Entrepreneurial Skills in the Workplace
One of my friends from the industry posted on social media recently that “entrepreneurship is living a few years like nobody else so that you can live the rest of your life like no one else.” That person is now in their fifties and living a comfortable life with choices. For some of you in your twenties, the gap between your age and your fifties seems way more than a few years. For those of us in our fifties, it went by faster than you would think.
The construction industry is filled with success stories, and each of them is defined differently. Each story took a different number of years to get there. Each journey had different obstacles along the way. Some of those exceptionally successful people are entrepreneurs, and many are not. Those who can pay their bills with money left over to enjoy themselves and give to others have two things at minimum in common: they own their job responsibilities, and they respect the industry they work in. If they do not own the business, they act as entrepreneurs within their work environment, which is sometimes referred to as being an “intrapreneur.”
Building a Successful Career with Dedication and Hard Work
Sunday, on a jobsite with my husband, one of the owners of a trade firm was asked by another worker, “Can I get you anything?”
He jokingly said, “The winning lottery ticket.”
I asked him if he would do something else if he won.
He quickly said, “Probably not. I love what I do.” That is probably why he was on-site on a Sunday himself when he could have easily said no (as others did) or sent an employee instead.
In further conversation, I learned he did not have any other plans, and on a Sunday he could work more efficiently and peacefully when most of the other trade companies were off. Might I add that weekends are not always necessary or an option; it is being willing to consider them as an option out of productiveness or another’s need to meet a deadline.
It doesn’t take much these days to set yourself apart from others in the workplace. It does take a mix of passion, perseverance, and patience. What does that mean?
- You own the job you accepted. Accept the people who come with it and understand the industry you serve.
- You accept the good days and the not-so-good days with your behavior, other’s behavior, and circumstances out of your control, focusing on what you can do and not what others did not do for you.
- You accept that the bigger reward might not come from the place you are in today and could be, as with my stylist, a byproduct of a faithful reputation built with time that attracts others to help.
- You understand your job and perform it well—consistently consistent.
The Impact of Commitment to Excellence on Career Advancement
Proverbs 28:20 states, “A faithful person will be richly blessed, but one eager to get rich will not go unpunished.”
Vince Lombardi, one of the greatest coaches in history who led people on and off the field for decades of success, stated, “The quality of a person’s life is in direct proportion to their commitment to excellence, regardless of their chosen field or endeavor.”
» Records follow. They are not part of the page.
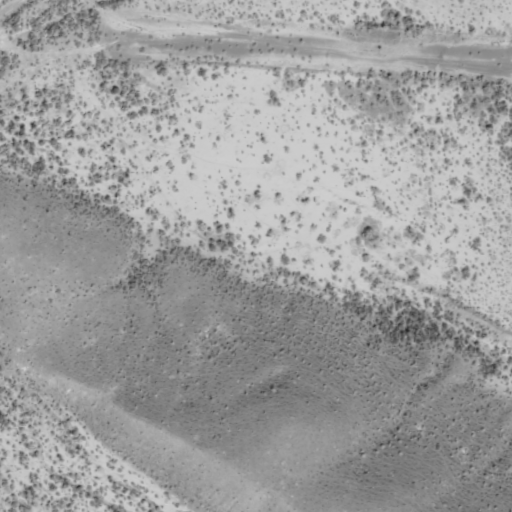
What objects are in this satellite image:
road: (12, 8)
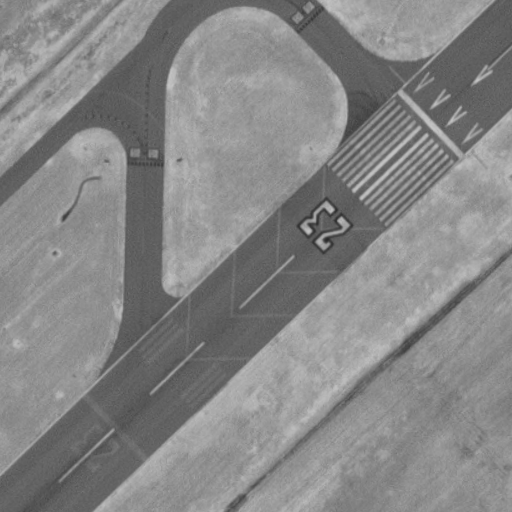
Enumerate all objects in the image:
airport taxiway: (320, 30)
airport taxiway: (409, 32)
airport taxiway: (93, 98)
airport taxiway: (117, 118)
airport taxiway: (142, 210)
building: (327, 230)
airport: (257, 257)
airport runway: (223, 320)
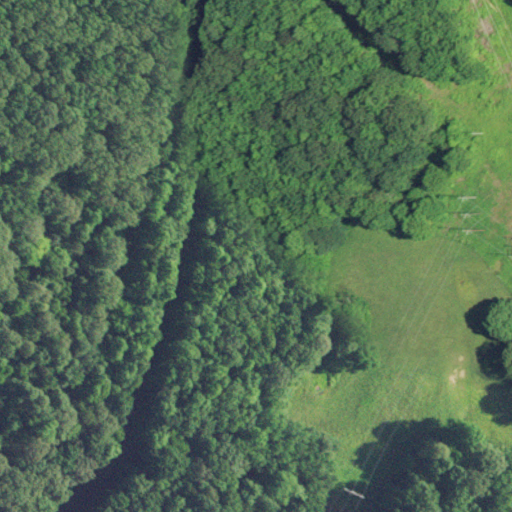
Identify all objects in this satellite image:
power tower: (483, 207)
power tower: (336, 489)
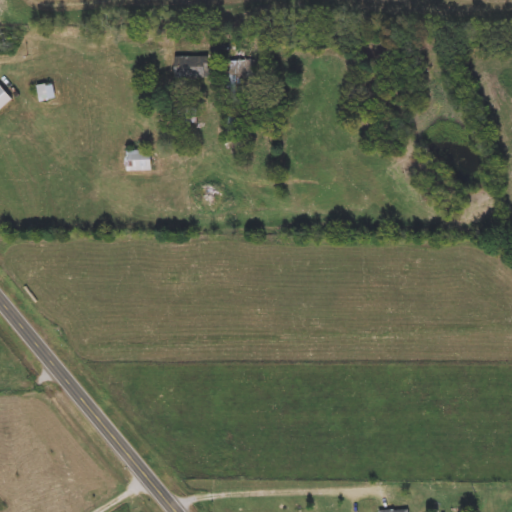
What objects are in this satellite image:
building: (187, 63)
building: (187, 63)
building: (46, 92)
building: (47, 92)
building: (4, 98)
building: (4, 98)
building: (187, 117)
building: (187, 117)
building: (139, 160)
building: (139, 161)
road: (34, 381)
road: (92, 398)
road: (281, 492)
road: (123, 493)
building: (395, 511)
building: (395, 511)
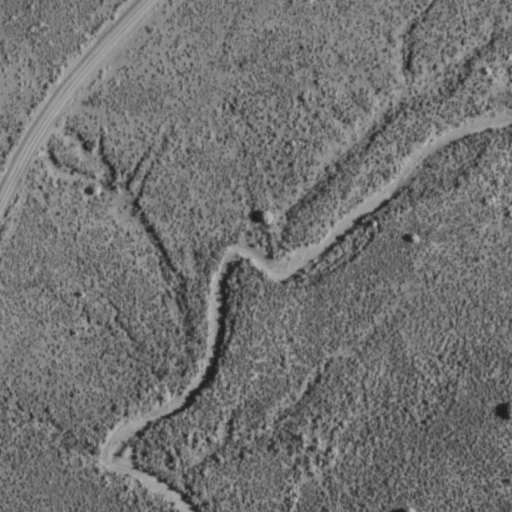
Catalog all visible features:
road: (56, 62)
river: (216, 256)
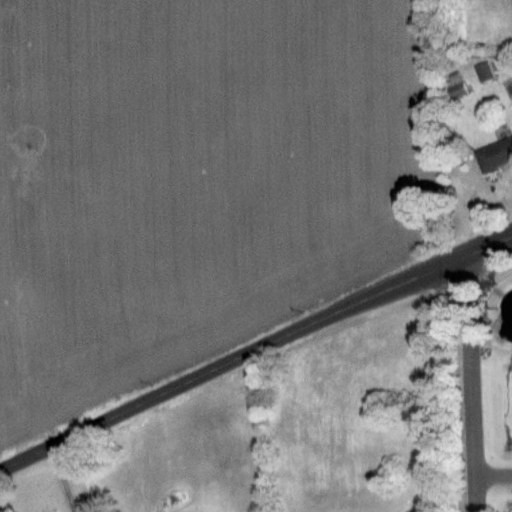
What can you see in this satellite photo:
building: (495, 153)
crop: (196, 177)
road: (254, 348)
road: (471, 383)
road: (493, 476)
road: (59, 479)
Are you faithful to the opportunity in front of you now? Are you committed to excellence, regardless of whether you love your circumstances now or not?
My stylist turned thirty-two this year. She chose responsibility in her twenties, and it is paying off in her thirties. Like her and me, you will have friends and family who will try to make you feel guilty about the commitment you make to your career. You will have voices in your head that will try to discourage you. You will have days where you just want to give up. Those will be the days you have to look up and look within to see what you do have and how far you have come. Doing so will ignite what is yet to come for your continued faithfulness to pay off. Having a mentor and accountability partner also helps.
Twenties, thirties, forties, or beyond, your commitment in the workplace will pay off. You just won’t know until you put the committed, consistent years in to find out.